_Task statement_
Show all lines containing "Wróbel" from the data below.

_Exercise data_
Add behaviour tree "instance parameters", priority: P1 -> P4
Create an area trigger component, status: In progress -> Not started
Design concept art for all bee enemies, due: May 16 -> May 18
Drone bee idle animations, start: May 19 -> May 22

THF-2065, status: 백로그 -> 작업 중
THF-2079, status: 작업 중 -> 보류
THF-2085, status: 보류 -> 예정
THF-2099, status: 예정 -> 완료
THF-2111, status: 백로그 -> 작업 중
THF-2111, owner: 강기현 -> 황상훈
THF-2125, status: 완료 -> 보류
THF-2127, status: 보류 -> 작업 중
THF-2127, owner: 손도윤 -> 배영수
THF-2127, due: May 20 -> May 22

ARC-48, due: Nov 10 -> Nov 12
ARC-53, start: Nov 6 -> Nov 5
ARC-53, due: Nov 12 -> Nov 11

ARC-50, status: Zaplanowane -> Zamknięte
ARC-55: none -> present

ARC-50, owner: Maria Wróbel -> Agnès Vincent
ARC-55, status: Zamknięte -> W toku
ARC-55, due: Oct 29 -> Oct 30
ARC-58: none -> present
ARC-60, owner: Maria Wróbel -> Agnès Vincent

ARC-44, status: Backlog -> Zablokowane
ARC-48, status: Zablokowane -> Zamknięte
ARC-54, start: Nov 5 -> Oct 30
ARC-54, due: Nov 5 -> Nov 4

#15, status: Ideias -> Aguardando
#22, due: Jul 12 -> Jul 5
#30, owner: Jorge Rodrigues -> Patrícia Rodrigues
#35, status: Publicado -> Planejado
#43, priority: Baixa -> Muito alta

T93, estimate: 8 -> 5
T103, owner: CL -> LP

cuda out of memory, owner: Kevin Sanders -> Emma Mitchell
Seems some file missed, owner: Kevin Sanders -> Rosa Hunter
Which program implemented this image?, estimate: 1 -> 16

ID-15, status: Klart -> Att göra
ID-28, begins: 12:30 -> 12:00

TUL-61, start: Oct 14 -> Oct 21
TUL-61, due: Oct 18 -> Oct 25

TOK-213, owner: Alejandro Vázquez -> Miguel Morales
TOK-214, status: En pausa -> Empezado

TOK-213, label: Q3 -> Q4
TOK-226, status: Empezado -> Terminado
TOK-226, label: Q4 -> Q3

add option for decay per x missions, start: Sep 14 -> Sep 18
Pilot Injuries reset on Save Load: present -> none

_Answer space_
ARC-50, owner: Maria Wróbel -> Agnès Vincent
ARC-60, owner: Maria Wróbel -> Agnès Vincent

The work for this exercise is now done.